La reticencia de los usuarios a enviar los datos de su tarjeta de crédito a través de Internet para efectuar un pago se menciona frecuentemente como una de las barreras iniciales para el crecimiento del comercio electrónico. 

Aunque esta barrera puede ser todavía importante, en Estados Unidos, donde existe una mayor familiarización con el e-business (y con la venta a distancia en general), se empieza a observar un cambio en las preocupaciones de los usuarios. 

 Más que de la seguridad del pago, los usuarios empiezan a preocuparse sobre todo por problemas como: ¿Es el vendedor fiable?, ¿Podré devolver el producto si no me gusta?, ¿Utilizará mis datos personales para enviarme publicidad que no deseo?, ¿Cederá esos datos a otras empresas?, ¿Tiene validez un contrato, pedido, factura, etc. hechos electrónicamente?

 Así, aunque las características de seguridad de las redes y sistemas de e-business son, obviamente, muy importantes, el hecho de que los usuarios consideren el e-business como suficientemente seguro probablemente dependerá menos de los detalles técnicos y más de otras cuestiones. 

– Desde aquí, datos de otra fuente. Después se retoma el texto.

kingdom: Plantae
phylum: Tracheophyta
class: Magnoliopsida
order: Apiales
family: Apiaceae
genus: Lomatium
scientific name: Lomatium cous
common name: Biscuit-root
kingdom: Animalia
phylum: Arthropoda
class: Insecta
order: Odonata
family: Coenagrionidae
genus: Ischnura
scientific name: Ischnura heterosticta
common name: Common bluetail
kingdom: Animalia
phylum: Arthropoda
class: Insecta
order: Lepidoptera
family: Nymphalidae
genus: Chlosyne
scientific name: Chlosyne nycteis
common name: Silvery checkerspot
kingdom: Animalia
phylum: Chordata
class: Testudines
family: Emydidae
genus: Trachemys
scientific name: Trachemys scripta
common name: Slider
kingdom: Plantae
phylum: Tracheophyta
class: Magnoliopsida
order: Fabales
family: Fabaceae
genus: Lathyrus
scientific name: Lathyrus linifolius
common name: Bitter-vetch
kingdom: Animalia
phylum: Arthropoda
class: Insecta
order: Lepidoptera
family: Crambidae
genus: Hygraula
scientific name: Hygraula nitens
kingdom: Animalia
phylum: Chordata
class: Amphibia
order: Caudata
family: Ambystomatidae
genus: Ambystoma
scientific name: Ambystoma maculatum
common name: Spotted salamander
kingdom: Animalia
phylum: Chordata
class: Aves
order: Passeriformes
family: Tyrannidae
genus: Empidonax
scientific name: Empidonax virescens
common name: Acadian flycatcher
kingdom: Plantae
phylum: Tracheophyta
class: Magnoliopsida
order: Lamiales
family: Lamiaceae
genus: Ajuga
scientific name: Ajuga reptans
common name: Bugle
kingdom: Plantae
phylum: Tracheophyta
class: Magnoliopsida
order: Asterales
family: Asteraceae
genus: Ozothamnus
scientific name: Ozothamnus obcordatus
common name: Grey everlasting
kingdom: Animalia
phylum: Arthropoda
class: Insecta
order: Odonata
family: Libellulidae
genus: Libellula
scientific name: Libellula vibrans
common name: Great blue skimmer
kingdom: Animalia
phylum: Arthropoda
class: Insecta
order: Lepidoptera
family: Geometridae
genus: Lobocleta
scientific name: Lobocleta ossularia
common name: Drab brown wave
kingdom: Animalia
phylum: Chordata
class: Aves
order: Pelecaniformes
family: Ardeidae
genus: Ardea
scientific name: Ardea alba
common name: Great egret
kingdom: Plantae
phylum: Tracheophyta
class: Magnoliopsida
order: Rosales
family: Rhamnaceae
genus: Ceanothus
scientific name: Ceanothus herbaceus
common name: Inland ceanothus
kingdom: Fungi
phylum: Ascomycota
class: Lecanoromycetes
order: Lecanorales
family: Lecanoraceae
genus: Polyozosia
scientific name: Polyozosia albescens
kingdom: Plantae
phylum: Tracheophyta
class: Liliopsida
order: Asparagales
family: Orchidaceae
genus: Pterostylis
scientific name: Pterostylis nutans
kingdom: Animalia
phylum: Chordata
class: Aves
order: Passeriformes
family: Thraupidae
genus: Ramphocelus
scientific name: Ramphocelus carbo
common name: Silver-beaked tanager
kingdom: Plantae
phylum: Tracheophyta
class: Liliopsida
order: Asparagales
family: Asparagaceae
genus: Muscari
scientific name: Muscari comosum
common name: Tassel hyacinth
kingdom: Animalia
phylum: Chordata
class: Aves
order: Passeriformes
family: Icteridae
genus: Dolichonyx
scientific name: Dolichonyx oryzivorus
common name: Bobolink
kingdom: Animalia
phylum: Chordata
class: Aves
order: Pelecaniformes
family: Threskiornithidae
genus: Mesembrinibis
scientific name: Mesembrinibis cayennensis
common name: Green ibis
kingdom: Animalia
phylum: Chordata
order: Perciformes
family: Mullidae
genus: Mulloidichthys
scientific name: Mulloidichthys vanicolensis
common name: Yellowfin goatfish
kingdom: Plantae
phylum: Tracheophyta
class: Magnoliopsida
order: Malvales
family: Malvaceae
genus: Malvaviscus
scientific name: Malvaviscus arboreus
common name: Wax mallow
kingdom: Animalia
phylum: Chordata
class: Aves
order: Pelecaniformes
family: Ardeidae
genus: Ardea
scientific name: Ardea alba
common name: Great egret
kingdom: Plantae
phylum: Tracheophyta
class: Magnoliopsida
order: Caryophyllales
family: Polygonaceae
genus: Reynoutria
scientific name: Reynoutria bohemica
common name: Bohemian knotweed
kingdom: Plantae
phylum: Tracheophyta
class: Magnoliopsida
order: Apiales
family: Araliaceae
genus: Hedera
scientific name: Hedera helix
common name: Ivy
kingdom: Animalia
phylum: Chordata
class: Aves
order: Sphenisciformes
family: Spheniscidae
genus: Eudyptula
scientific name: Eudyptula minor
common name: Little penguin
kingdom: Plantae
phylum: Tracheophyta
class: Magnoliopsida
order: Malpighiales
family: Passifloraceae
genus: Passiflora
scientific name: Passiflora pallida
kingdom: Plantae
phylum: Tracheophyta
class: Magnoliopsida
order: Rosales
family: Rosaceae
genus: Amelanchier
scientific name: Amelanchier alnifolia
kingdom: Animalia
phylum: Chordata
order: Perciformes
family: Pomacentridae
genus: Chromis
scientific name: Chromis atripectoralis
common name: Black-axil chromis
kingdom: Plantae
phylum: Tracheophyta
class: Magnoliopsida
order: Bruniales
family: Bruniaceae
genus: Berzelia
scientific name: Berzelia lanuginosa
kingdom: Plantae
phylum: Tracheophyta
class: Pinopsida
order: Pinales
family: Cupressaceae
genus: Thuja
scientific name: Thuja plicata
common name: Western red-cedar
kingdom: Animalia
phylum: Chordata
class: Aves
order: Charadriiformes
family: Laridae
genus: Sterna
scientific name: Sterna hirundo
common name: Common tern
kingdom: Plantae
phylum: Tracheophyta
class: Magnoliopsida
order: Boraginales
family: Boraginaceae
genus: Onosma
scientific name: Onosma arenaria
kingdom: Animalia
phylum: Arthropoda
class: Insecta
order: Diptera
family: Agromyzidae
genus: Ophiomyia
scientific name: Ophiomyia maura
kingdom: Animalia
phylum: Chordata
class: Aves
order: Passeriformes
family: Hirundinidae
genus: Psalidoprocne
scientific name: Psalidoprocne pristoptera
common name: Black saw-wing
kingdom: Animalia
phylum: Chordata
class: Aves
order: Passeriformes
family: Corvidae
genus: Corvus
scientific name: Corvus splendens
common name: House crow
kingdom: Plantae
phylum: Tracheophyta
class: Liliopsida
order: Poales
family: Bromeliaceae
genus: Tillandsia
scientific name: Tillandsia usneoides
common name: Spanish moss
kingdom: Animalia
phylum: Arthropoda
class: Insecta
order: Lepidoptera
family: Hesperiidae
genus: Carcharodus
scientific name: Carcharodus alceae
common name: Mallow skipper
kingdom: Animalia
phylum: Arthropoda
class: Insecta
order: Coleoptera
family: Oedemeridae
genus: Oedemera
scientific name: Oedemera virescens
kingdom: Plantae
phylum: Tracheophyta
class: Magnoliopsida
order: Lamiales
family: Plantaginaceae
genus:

 Cuestiones importantes como son: la confianza que inspiren las empresas vendedoras, financieras, etc.; la existencia y difusión de normas que limiten la responsabilidad del usuario en caso de uso indebido de una tarjeta de crédito y que garanticen su derecho a devolver un producto comprado electrónicamente; la creación de códigos éticos de comportamiento de las empresas y de procedimientos de solución de conflictos rápidos y efectivos.

¿Es seguro el e-business?

Sí, el e-business empezó a ser seguro a mediados de los años 90. Actualmente avanzados sistemas de seguridad ofrecidos por Internet  pueden asegurar el éxito de todas las transacciones económicas que se lleven a cabo en tiempo real o diferido mediante formularios dispuestos en páginas Web.

 El e-business por Internet empezó a ofrecer altos niveles de seguridad en el preciso momento en que entidades financieras nacionales e internacionales y empresas del rubro de tarjetas de crédito como VISA, AMERICAN EXPRESS, etc. previeron la importancia de ofrecer mayor seguridad en transacciones económicas a través de Internet.